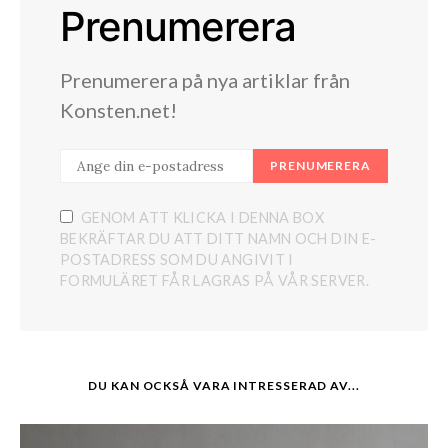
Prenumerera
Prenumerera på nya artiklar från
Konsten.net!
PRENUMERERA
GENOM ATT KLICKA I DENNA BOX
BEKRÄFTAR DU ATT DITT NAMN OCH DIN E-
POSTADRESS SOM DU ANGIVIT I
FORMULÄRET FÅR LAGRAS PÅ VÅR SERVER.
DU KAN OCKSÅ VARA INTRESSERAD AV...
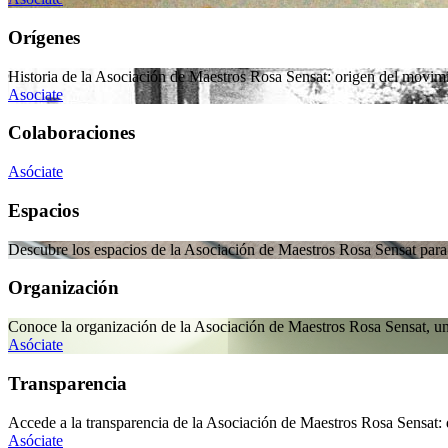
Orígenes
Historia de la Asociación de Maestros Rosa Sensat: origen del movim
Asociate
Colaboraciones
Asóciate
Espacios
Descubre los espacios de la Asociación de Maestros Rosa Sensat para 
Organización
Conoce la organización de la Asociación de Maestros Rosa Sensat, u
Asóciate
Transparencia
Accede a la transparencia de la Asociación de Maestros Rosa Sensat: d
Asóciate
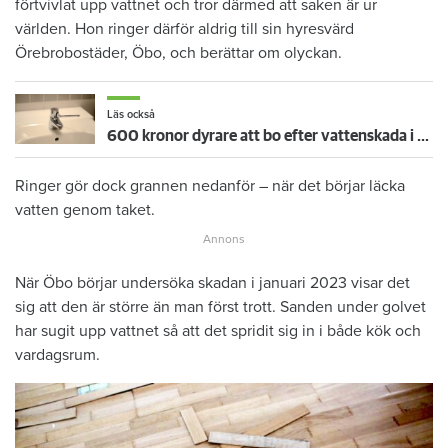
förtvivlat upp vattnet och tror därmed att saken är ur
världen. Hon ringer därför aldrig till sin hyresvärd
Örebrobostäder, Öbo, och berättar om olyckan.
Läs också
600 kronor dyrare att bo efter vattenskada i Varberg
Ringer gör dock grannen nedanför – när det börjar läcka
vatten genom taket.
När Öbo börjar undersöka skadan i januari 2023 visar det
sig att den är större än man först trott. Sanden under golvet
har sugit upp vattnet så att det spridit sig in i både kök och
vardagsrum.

::::::::

[Required work] Copy all lines of the preceding data that hold the word "vattnet".

[Output for this task]
förtvivlat upp vattnet och tror därmed att saken är ur
har sugit upp vattnet så att det spridit sig in i både kök och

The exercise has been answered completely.